» **What you will do**: Once the records have been read, set every one down as it stands.

Stored data entries:
- - -
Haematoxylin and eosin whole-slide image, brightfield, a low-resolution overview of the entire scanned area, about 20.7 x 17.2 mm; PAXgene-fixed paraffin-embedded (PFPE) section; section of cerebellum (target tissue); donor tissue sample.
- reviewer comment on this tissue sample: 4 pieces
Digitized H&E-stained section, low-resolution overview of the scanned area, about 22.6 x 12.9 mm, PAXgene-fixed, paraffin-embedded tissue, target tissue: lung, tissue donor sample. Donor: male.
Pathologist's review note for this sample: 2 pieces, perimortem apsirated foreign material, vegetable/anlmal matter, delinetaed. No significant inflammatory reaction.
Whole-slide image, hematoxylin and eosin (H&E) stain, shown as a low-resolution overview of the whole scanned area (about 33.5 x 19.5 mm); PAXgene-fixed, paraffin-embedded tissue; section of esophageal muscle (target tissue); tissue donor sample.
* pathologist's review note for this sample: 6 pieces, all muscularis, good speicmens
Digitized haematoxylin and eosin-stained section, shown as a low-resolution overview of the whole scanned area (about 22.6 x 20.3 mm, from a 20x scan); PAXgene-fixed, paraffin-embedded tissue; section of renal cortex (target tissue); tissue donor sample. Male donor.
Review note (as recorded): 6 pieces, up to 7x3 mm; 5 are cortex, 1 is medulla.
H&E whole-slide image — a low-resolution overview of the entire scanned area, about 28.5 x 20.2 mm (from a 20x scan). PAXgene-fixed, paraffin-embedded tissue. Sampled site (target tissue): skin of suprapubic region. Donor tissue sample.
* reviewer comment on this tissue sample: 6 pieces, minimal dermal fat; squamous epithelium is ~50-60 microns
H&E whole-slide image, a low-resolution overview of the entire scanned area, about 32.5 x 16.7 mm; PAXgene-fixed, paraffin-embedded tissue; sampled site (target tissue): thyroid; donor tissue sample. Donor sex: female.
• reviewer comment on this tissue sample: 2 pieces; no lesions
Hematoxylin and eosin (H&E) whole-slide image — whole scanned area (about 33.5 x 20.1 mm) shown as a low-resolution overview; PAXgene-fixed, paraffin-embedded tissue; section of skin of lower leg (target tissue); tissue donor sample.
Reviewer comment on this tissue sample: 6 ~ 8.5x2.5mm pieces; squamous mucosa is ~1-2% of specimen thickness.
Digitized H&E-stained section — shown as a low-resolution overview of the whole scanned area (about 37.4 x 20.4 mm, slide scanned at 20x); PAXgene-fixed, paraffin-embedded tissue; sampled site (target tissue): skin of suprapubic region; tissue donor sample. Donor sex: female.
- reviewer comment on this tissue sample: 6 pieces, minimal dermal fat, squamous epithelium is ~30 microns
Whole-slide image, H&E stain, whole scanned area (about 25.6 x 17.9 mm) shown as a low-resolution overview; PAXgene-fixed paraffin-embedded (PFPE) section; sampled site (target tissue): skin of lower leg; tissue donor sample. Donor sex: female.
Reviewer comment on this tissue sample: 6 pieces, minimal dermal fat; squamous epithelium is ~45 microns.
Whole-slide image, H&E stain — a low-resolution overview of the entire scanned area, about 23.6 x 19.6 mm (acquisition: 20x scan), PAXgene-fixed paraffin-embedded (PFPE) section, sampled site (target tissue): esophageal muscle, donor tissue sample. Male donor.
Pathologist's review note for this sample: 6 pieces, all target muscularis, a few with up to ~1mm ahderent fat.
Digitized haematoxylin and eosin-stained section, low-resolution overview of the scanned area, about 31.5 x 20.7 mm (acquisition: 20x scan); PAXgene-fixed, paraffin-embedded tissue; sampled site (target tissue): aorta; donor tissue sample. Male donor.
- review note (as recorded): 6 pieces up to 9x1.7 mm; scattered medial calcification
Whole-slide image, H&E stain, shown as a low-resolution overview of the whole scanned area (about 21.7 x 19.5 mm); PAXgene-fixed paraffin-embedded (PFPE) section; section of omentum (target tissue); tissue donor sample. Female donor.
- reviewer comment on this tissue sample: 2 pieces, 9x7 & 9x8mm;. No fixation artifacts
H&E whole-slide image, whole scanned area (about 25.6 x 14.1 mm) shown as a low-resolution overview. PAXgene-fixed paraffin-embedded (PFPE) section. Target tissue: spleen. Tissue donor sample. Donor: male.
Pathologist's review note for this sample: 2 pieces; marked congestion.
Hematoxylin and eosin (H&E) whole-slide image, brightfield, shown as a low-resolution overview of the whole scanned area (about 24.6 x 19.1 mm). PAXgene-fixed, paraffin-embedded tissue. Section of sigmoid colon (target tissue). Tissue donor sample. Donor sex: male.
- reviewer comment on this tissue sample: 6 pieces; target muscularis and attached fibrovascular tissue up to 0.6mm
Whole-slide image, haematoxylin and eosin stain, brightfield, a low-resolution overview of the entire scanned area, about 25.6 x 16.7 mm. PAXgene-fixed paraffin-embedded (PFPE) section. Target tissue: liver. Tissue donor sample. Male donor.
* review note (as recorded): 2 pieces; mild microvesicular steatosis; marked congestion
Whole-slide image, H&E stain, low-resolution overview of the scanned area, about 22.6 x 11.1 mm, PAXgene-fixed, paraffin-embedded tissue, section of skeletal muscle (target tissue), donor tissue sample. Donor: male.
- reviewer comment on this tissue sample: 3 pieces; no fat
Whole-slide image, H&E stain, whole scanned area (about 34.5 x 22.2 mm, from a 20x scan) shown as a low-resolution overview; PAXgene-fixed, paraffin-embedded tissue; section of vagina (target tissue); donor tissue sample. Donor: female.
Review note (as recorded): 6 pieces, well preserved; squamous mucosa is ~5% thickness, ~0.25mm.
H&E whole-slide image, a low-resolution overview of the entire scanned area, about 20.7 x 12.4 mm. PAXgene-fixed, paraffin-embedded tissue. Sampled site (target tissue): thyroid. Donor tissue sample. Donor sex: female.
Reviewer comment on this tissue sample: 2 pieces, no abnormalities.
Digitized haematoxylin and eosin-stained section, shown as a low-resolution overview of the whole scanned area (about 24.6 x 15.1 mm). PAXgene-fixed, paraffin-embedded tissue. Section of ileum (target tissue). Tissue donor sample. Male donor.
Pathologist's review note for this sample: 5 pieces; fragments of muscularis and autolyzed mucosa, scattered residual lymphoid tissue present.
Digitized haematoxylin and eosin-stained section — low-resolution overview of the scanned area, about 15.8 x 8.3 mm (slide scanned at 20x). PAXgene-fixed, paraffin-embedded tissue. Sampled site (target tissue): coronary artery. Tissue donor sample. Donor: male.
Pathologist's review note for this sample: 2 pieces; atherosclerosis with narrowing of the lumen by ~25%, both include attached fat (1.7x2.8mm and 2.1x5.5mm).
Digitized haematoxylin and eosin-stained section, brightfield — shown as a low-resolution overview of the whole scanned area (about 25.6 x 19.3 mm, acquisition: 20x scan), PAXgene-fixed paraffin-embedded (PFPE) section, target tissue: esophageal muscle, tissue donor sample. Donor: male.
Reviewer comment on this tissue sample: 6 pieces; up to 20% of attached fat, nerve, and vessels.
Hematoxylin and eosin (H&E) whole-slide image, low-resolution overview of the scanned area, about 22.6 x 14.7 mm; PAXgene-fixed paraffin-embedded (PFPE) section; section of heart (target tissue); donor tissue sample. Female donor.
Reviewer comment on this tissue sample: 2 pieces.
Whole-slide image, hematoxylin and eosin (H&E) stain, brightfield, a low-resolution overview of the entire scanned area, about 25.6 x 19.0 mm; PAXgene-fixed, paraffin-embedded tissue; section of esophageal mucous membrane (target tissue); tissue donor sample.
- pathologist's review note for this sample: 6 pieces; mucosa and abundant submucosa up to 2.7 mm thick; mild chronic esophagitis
- - -
» **Result for this task**:
Haematoxylin and eosin whole-slide image, brightfield, a low-resolution overview of the entire scanned area, about 20.7 x 17.2 mm; PAXgene-fixed paraffin-embedded (PFPE) section; section of cerebellum (target tissue); donor tissue sample.
- reviewer comment on this tissue sample: 4 pieces
Digitized H&E-stained section, low-resolution overview of the scanned area, about 22.6 x 12.9 mm, PAXgene-fixed, paraffin-embedded tissue, target tissue: lung, tissue donor sample. Donor: male.
Pathologist's review note for this sample: 2 pieces, perimortem apsirated foreign material, vegetable/anlmal matter, delinetaed. No significant inflammatory reaction.
Whole-slide image, hematoxylin and eosin (H&E) stain, shown as a low-resolution overview of the whole scanned area (about 33.5 x 19.5 mm); PAXgene-fixed, paraffin-embedded tissue; section of esophageal muscle (target tissue); tissue donor sample.
* pathologist's review note for this sample: 6 pieces, all muscularis, good speicmens
Digitized haematoxylin and eosin-stained section, shown as a low-resolution overview of the whole scanned area (about 22.6 x 20.3 mm, from a 20x scan); PAXgene-fixed, paraffin-embedded tissue; section of renal cortex (target tissue); tissue donor sample. Male donor.
Review note (as recorded): 6 pieces, up to 7x3 mm; 5 are cortex, 1 is medulla.
H&E whole-slide image — a low-resolution overview of the entire scanned area, about 28.5 x 20.2 mm (from a 20x scan). PAXgene-fixed, paraffin-embedded tissue. Sampled site (target tissue): skin of suprapubic region. Donor tissue sample.
* reviewer comment on this tissue sample: 6 pieces, minimal dermal fat; squamous epithelium is ~50-60 microns
H&E whole-slide image, a low-resolution overview of the entire scanned area, about 32.5 x 16.7 mm; PAXgene-fixed, paraffin-embedded tissue; sampled site (target tissue): thyroid; donor tissue sample. Donor sex: female.
• reviewer comment on this tissue sample: 2 pieces; no lesions
Hematoxylin and eosin (H&E) whole-slide image — whole scanned area (about 33.5 x 20.1 mm) shown as a low-resolution overview; PAXgene-fixed, paraffin-embedded tissue; section of skin of lower leg (target tissue); tissue donor sample.
Reviewer comment on this tissue sample: 6 ~ 8.5x2.5mm pieces; squamous mucosa is ~1-2% of specimen thickness.
Digitized H&E-stained section — shown as a low-resolution overview of the whole scanned area (about 37.4 x 20.4 mm, slide scanned at 20x); PAXgene-fixed, paraffin-embedded tissue; sampled site (target tissue): skin of suprapubic region; tissue donor sample. Donor sex: female.
- reviewer comment on this tissue sample: 6 pieces, minimal dermal fat, squamous epithelium is ~30 microns
Whole-slide image, H&E stain, whole scanned area (about 25.6 x 17.9 mm) shown as a low-resolution overview; PAXgene-fixed paraffin-embedded (PFPE) section; sampled site (target tissue): skin of lower leg; tissue donor sample. Donor sex: female.
Reviewer comment on this tissue sample: 6 pieces, minimal dermal fat; squamous epithelium is ~45 microns.
Whole-slide image, H&E stain — a low-resolution overview of the entire scanned area, about 23.6 x 19.6 mm (acquisition: 20x scan), PAXgene-fixed paraffin-embedded (PFPE) section, sampled site (target tissue): esophageal muscle, donor tissue sample. Male donor.
Pathologist's review note for this sample: 6 pieces, all target muscularis, a few with up to ~1mm ahderent fat.
Digitized haematoxylin and eosin-stained section, low-resolution overview of the scanned area, about 31.5 x 20.7 mm (acquisition: 20x scan); PAXgene-fixed, paraffin-embedded tissue; sampled site (target tissue): aorta; donor tissue sample. Male donor.
- review note (as recorded): 6 pieces up to 9x1.7 mm; scattered medial calcification
Whole-slide image, H&E stain, shown as a low-resolution overview of the whole scanned area (about 21.7 x 19.5 mm); PAXgene-fixed paraffin-embedded (PFPE) section; section of omentum (target tissue); tissue donor sample. Female donor.
- reviewer comment on this tissue sample: 2 pieces, 9x7 & 9x8mm;. No fixation artifacts
H&E whole-slide image, whole scanned area (about 25.6 x 14.1 mm) shown as a low-resolution overview. PAXgene-fixed paraffin-embedded (PFPE) section. Target tissue: spleen. Tissue donor sample. Donor: male.
Pathologist's review note for this sample: 2 pieces; marked congestion.
Hematoxylin and eosin (H&E) whole-slide image, brightfield, shown as a low-resolution overview of the whole scanned area (about 24.6 x 19.1 mm). PAXgene-fixed, paraffin-embedded tissue. Section of sigmoid colon (target tissue). Tissue donor sample. Donor sex: male.
- reviewer comment on this tissue sample: 6 pieces; target muscularis and attached fibrovascular tissue up to 0.6mm
Whole-slide image, haematoxylin and eosin stain, brightfield, a low-resolution overview of the entire scanned area, about 25.6 x 16.7 mm. PAXgene-fixed paraffin-embedded (PFPE) section. Target tissue: liver. Tissue donor sample. Male donor.
* review note (as recorded): 2 pieces; mild microvesicular steatosis; marked congestion
Whole-slide image, H&E stain, low-resolution overview of the scanned area, about 22.6 x 11.1 mm, PAXgene-fixed, paraffin-embedded tissue, section of skeletal muscle (target tissue), donor tissue sample. Donor: male.
- reviewer comment on this tissue sample: 3 pieces; no fat
Whole-slide image, H&E stain, whole scanned area (about 34.5 x 22.2 mm, from a 20x scan) shown as a low-resolution overview; PAXgene-fixed, paraffin-embedded tissue; section of vagina (target tissue); donor tissue sample. Donor: female.
Review note (as recorded): 6 pieces, well preserved; squamous mucosa is ~5% thickness, ~0.25mm.
H&E whole-slide image, a low-resolution overview of the entire scanned area, about 20.7 x 12.4 mm. PAXgene-fixed, paraffin-embedded tissue. Sampled site (target tissue): thyroid. Donor tissue sample. Donor sex: female.
Reviewer comment on this tissue sample: 2 pieces, no abnormalities.
Digitized haematoxylin and eosin-stained section, shown as a low-resolution overview of the whole scanned area (about 24.6 x 15.1 mm). PAXgene-fixed, paraffin-embedded tissue. Section of ileum (target tissue). Tissue donor sample. Male donor.
Pathologist's review note for this sample: 5 pieces; fragments of muscularis and autolyzed mucosa, scattered residual lymphoid tissue present.
Digitized haematoxylin and eosin-stained section — low-resolution overview of the scanned area, about 15.8 x 8.3 mm (slide scanned at 20x). PAXgene-fixed, paraffin-embedded tissue. Sampled site (target tissue): coronary artery. Tissue donor sample. Donor: male.
Pathologist's review note for this sample: 2 pieces; atherosclerosis with narrowing of the lumen by ~25%, both include attached fat (1.7x2.8mm and 2.1x5.5mm).
Digitized haematoxylin and eosin-stained section, brightfield — shown as a low-resolution overview of the whole scanned area (about 25.6 x 19.3 mm, acquisition: 20x scan), PAXgene-fixed paraffin-embedded (PFPE) section, target tissue: esophageal muscle, tissue donor sample. Donor: male.
Reviewer comment on this tissue sample: 6 pieces; up to 20% of attached fat, nerve, and vessels.
Hematoxylin and eosin (H&E) whole-slide image, low-resolution overview of the scanned area, about 22.6 x 14.7 mm; PAXgene-fixed paraffin-embedded (PFPE) section; section of heart (target tissue); donor tissue sample. Female donor.
Reviewer comment on this tissue sample: 2 pieces.
Whole-slide image, hematoxylin and eosin (H&E) stain, brightfield, a low-resolution overview of the entire scanned area, about 25.6 x 19.0 mm; PAXgene-fixed, paraffin-embedded tissue; section of esophageal mucous membrane (target tissue); tissue donor sample.
- pathologist's review note for this sample: 6 pieces; mucosa and abundant submucosa up to 2.7 mm thick; mild chronic esophagitis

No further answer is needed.